La implantación y financiación del programa de intervención con familias en situación de riesgo social motivó la creación de los equipos de tratamiento familiar, que de alguna manera ya venían funcionando en algunos ayuntamientos como el de Cádiz, pero que se han potenciado con la colaboración de la Junta de Andalucía. Estos equipos interdisciplinares fueron destinados al tratamiento específico e individualizado de las familias con menores en situación de riesgo con la finalidad de preservar los derechos y promover el desarrollo integral de los jóvenes evitando la separación de su familia y normalizando su situación, capacitar a los padres para dar una correcta atención a sus hijos, evitar cualquier conducta de maltrato o negligencia, y lograr su funcionamiento autónomo y adecuado. De ahí que la Junta de Andalucía haya mostrado su compromiso público en continuar con la implantación del programa, mejorando la calidad y eficacia del mismo.

Así las cosas, Cádiz es una de las provincias con mayor número de profesionales dedicados a esta cuestión debido al número de municipios pequeños con los que cuenta. Desde su puesta en funcionamiento se han firmado convenios con los ayuntamientos de Algeciras, Arcos, Barbate, Los Barrios, Cádiz, Conil, Chiclana, Jerez, La Línea de la Concepción, El Puerto de Santa María, Puerto Real, Rota, San Fernando, Sanlúcar de Barrameda, San Roque y la Diputación de Cádiz.

Cádiz capital cuenta actualmente con seis equipos, aunque uno de ellos está incompleto a falta de un psicólogo. Estos se distribuyen de la siguiente manera: tres en el centro de Asuntos Sociales de la calle Zaragoza cerca de la Plaza de San Antonio, y otros tres en extramuros, localizados en la Barriada de la Paz, en el centro Eduardo Benot y en La Laguna. Los equipos suelen trabajar con una media de 370 familias al año aunque la intensidad de su actuación varía en función de la dimensión de la problemática que haya que atender.

Inés Vázquez, una de las psicólogas de esto equipos, explicó a este periódico que la situación económica y laboral actual está propiciando que las familias se vean más debilitadas, más vulnerables, aumentando así la necesidad de atención.
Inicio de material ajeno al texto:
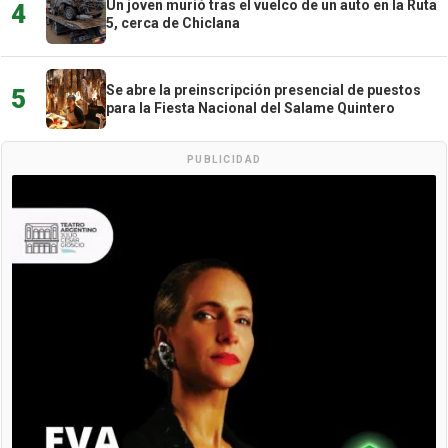
Un joven murió tras el vuelco de un auto en la Ruta
4
5, cerca de Chiclana
Se abre la preinscripción presencial de puestos
5
para la Fiesta Nacional del Salame Quintero
PUBLICIDAD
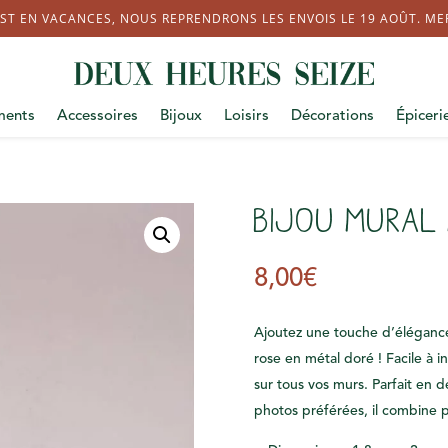
ST EN VACANCES, NOUS REPRENDRONS LES ENVOIS LE 19 AOÛT. MERC
ments
Accessoires
Bijoux
Loisirs
Décorations
Épiceri
Bijou mural 
8,00
€
Ajoutez une touche d’élégance 
rose en métal doré ! Facile à in
sur tous vos murs. Parfait en d
photos préférées, il combine pr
De ahí la importancia de seguir manteniendo este programa, ante la cantidad de peticiones que se están recibiendo, en aumento año tras año.

Conchi Rea, también psicóloga del equipo de tratamiento, considera que los padres están dando importancia a la educación de sus hijos a otros niveles que van más allá de lo básico por eso precisan del apoyo de un psicólogo o educador que los puedan orientar antes de verse desbordados por la situación. «Ése es nuestro trabajo, potenciar el crecimiento y no sólo actuar para atajar una patología. Este cambio se ha producido gracias a la evolución de la sociedad. Antes la mayoría de los casos venían derivados de las instituciones y de la justicia, ahora son muchos los padres que por su propia voluntad deciden dar el paso y venir a buscar soluciones». En estos casos, aumenta la probabilidad éxito, porque van dispuestos a colaborar.

La labor que vienen desarrollando estos equipos se traduce en prevenir antes que curar, con el correspondiente ahorro que esto supone para la sociedad.